TASK: Repeat each line of the material below without change.

*** Opening of DATA TO PROCESS ***

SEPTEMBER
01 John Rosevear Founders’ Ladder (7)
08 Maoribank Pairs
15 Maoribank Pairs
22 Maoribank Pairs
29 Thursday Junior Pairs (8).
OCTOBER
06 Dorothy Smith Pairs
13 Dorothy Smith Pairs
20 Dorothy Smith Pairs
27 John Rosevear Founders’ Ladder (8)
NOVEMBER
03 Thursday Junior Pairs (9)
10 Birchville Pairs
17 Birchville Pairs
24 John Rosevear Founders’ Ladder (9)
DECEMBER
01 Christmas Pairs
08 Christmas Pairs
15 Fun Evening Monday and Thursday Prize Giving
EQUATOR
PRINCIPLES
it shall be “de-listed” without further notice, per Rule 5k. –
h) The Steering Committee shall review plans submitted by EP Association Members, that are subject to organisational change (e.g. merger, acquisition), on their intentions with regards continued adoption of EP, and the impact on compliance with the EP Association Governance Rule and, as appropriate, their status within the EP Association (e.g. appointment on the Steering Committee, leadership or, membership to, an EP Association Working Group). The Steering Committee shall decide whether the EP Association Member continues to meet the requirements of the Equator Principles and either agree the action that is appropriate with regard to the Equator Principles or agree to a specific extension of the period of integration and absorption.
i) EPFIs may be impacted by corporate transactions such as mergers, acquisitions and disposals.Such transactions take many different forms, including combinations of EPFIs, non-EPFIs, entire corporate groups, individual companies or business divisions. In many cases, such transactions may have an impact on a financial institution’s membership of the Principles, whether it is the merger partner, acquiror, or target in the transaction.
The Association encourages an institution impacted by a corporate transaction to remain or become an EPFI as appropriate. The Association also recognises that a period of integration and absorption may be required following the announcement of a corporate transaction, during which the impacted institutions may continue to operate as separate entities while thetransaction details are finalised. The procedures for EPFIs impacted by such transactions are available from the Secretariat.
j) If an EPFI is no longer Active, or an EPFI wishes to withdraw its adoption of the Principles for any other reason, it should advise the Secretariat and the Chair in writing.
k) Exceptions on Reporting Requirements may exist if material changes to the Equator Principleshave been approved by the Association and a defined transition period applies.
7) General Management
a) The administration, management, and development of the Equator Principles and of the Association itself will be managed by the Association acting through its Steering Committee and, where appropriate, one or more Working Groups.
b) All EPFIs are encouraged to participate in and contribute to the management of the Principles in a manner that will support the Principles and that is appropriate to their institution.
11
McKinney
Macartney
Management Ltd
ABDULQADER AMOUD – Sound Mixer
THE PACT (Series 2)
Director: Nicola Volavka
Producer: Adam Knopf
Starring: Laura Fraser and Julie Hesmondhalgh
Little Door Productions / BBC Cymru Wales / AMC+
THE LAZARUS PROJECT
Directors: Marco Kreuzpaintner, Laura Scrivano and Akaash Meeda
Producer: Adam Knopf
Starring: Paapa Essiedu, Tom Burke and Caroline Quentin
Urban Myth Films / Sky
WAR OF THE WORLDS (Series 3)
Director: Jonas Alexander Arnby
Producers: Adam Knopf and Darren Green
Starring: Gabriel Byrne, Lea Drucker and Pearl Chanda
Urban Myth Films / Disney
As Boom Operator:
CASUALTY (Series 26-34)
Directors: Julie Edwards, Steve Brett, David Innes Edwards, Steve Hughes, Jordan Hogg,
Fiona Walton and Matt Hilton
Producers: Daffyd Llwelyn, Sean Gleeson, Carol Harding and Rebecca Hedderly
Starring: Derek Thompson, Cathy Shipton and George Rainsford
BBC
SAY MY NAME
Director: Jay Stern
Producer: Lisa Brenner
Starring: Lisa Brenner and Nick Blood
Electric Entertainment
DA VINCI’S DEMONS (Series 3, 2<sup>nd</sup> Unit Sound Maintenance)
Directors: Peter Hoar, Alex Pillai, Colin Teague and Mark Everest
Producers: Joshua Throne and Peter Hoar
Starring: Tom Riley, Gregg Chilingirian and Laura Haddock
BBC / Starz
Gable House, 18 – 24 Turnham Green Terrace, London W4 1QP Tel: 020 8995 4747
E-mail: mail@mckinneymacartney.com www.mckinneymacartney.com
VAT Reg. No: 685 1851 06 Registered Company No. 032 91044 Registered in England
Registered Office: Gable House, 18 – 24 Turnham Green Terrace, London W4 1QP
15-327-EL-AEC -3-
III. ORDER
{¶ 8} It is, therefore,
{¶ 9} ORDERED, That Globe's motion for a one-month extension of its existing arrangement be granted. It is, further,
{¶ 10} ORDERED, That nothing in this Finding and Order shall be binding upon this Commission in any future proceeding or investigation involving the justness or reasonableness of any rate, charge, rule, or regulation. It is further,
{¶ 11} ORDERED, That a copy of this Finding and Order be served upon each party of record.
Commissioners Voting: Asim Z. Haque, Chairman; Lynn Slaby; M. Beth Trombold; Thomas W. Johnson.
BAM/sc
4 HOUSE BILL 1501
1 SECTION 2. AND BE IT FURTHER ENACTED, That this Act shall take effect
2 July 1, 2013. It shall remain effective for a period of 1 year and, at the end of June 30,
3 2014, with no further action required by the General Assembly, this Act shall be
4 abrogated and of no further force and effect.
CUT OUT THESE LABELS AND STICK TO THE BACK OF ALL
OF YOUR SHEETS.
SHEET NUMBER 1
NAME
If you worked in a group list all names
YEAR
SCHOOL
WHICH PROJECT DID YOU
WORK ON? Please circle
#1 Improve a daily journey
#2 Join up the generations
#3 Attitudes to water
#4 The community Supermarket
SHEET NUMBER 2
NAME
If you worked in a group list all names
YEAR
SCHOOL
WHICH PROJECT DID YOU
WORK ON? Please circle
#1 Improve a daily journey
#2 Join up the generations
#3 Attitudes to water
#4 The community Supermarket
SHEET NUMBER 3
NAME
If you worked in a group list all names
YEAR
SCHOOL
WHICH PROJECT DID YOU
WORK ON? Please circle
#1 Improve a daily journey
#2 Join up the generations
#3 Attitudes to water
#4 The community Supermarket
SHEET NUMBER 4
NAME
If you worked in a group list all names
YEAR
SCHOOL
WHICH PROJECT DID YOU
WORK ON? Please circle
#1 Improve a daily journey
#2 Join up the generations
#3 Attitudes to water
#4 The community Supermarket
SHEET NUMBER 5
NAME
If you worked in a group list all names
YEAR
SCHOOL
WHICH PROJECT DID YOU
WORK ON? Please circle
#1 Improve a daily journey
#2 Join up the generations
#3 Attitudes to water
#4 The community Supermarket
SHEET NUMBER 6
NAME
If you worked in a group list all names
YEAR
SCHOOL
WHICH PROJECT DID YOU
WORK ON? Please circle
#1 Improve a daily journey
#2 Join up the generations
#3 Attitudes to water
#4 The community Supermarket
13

*** Close of DATA TO PROCESS ***

RESPONSE AREA:
SEPTEMBER
01 John Rosevear Founders’ Ladder (7)
08 Maoribank Pairs
15 Maoribank Pairs
22 Maoribank Pairs
29 Thursday Junior Pairs (8).
OCTOBER
06 Dorothy Smith Pairs
13 Dorothy Smith Pairs
20 Dorothy Smith Pairs
27 John Rosevear Founders’ Ladder (8)
NOVEMBER
03 Thursday Junior Pairs (9)
10 Birchville Pairs
17 Birchville Pairs
24 John Rosevear Founders’ Ladder (9)
DECEMBER
01 Christmas Pairs
08 Christmas Pairs
15 Fun Evening Monday and Thursday Prize Giving
EQUATOR
PRINCIPLES
it shall be “de-listed” without further notice, per Rule 5k. –
h) The Steering Committee shall review plans submitted by EP Association Members, that are subject to organisational change (e.g. merger, acquisition), on their intentions with regards continued adoption of EP, and the impact on compliance with the EP Association Governance Rule and, as appropriate, their status within the EP Association (e.g. appointment on the Steering Committee, leadership or, membership to, an EP Association Working Group). The Steering Committee shall decide whether the EP Association Member continues to meet the requirements of the Equator Principles and either agree the action that is appropriate with regard to the Equator Principles or agree to a specific extension of the period of integration and absorption.
i) EPFIs may be impacted by corporate transactions such as mergers, acquisitions and disposals.Such transactions take many different forms, including combinations of EPFIs, non-EPFIs, entire corporate groups, individual companies or business divisions. In many cases, such transactions may have an impact on a financial institution’s membership of the Principles, whether it is the merger partner, acquiror, or target in the transaction.
The Association encourages an institution impacted by a corporate transaction to remain or become an EPFI as appropriate. The Association also recognises that a period of integration and absorption may be required following the announcement of a corporate transaction, during which the impacted institutions may continue to operate as separate entities while thetransaction details are finalised. The procedures for EPFIs impacted by such transactions are available from the Secretariat.
j) If an EPFI is no longer Active, or an EPFI wishes to withdraw its adoption of the Principles for any other reason, it should advise the Secretariat and the Chair in writing.
k) Exceptions on Reporting Requirements may exist if material changes to the Equator Principleshave been approved by the Association and a defined transition period applies.
7) General Management
a) The administration, management, and development of the Equator Principles and of the Association itself will be managed by the Association acting through its Steering Committee and, where appropriate, one or more Working Groups.
b) All EPFIs are encouraged to participate in and contribute to the management of the Principles in a manner that will support the Principles and that is appropriate to their institution.
11
McKinney
Macartney
Management Ltd
ABDULQADER AMOUD – Sound Mixer
THE PACT (Series 2)
Director: Nicola Volavka
Producer: Adam Knopf
Starring: Laura Fraser and Julie Hesmondhalgh
Little Door Productions / BBC Cymru Wales / AMC+
THE LAZARUS PROJECT
Directors: Marco Kreuzpaintner, Laura Scrivano and Akaash Meeda
Producer: Adam Knopf
Starring: Paapa Essiedu, Tom Burke and Caroline Quentin
Urban Myth Films / Sky
WAR OF THE WORLDS (Series 3)
Director: Jonas Alexander Arnby
Producers: Adam Knopf and Darren Green
Starring: Gabriel Byrne, Lea Drucker and Pearl Chanda
Urban Myth Films / Disney
As Boom Operator:
CASUALTY (Series 26-34)
Directors: Julie Edwards, Steve Brett, David Innes Edwards, Steve Hughes, Jordan Hogg,
Fiona Walton and Matt Hilton
Producers: Daffyd Llwelyn, Sean Gleeson, Carol Harding and Rebecca Hedderly
Starring: Derek Thompson, Cathy Shipton and George Rainsford
BBC
SAY MY NAME
Director: Jay Stern
Producer: Lisa Brenner
Starring: Lisa Brenner and Nick Blood
Electric Entertainment
DA VINCI’S DEMONS (Series 3, 2<sup>nd</sup> Unit Sound Maintenance)
Directors: Peter Hoar, Alex Pillai, Colin Teague and Mark Everest
Producers: Joshua Throne and Peter Hoar
Starring: Tom Riley, Gregg Chilingirian and Laura Haddock
BBC / Starz
Gable House, 18 – 24 Turnham Green Terrace, London W4 1QP Tel: 020 8995 4747
E-mail: mail@mckinneymacartney.com www.mckinneymacartney.com
VAT Reg. No: 685 1851 06 Registered Company No. 032 91044 Registered in England
Registered Office: Gable House, 18 – 24 Turnham Green Terrace, London W4 1QP
15-327-EL-AEC -3-
III. ORDER
{¶ 8} It is, therefore,
{¶ 9} ORDERED, That Globe's motion for a one-month extension of its existing arrangement be granted. It is, further,
{¶ 10} ORDERED, That nothing in this Finding and Order shall be binding upon this Commission in any future proceeding or investigation involving the justness or reasonableness of any rate, charge, rule, or regulation. It is further,
{¶ 11} ORDERED, That a copy of this Finding and Order be served upon each party of record.
Commissioners Voting: Asim Z. Haque, Chairman; Lynn Slaby; M. Beth Trombold; Thomas W. Johnson.
BAM/sc
4 HOUSE BILL 1501
1 SECTION 2. AND BE IT FURTHER ENACTED, That this Act shall take effect
2 July 1, 2013. It shall remain effective for a period of 1 year and, at the end of June 30,
3 2014, with no further action required by the General Assembly, this Act shall be
4 abrogated and of no further force and effect.
CUT OUT THESE LABELS AND STICK TO THE BACK OF ALL
OF YOUR SHEETS.
SHEET NUMBER 1
NAME
If you worked in a group list all names
YEAR
SCHOOL
WHICH PROJECT DID YOU
WORK ON? Please circle
#1 Improve a daily journey
#2 Join up the generations
#3 Attitudes to water
#4 The community Supermarket
SHEET NUMBER 2
NAME
If you worked in a group list all names
YEAR
SCHOOL
WHICH PROJECT DID YOU
WORK ON? Please circle
#1 Improve a daily journey
#2 Join up the generations
#3 Attitudes to water
#4 The community Supermarket
SHEET NUMBER 3
NAME
If you worked in a group list all names
YEAR
SCHOOL
WHICH PROJECT DID YOU
WORK ON? Please circle
#1 Improve a daily journey
#2 Join up the generations
#3 Attitudes to water
#4 The community Supermarket
SHEET NUMBER 4
NAME
If you worked in a group list all names
YEAR
SCHOOL
WHICH PROJECT DID YOU
WORK ON? Please circle
#1 Improve a daily journey
#2 Join up the generations
#3 Attitudes to water
#4 The community Supermarket
SHEET NUMBER 5
NAME
If you worked in a group list all names
YEAR
SCHOOL
WHICH PROJECT DID YOU
WORK ON? Please circle
#1 Improve a daily journey
#2 Join up the generations
#3 Attitudes to water
#4 The community Supermarket
SHEET NUMBER 6
NAME
If you worked in a group list all names
YEAR
SCHOOL
WHICH PROJECT DID YOU
WORK ON? Please circle
#1 Improve a daily journey
#2 Join up the generations
#3 Attitudes to water
#4 The community Supermarket
13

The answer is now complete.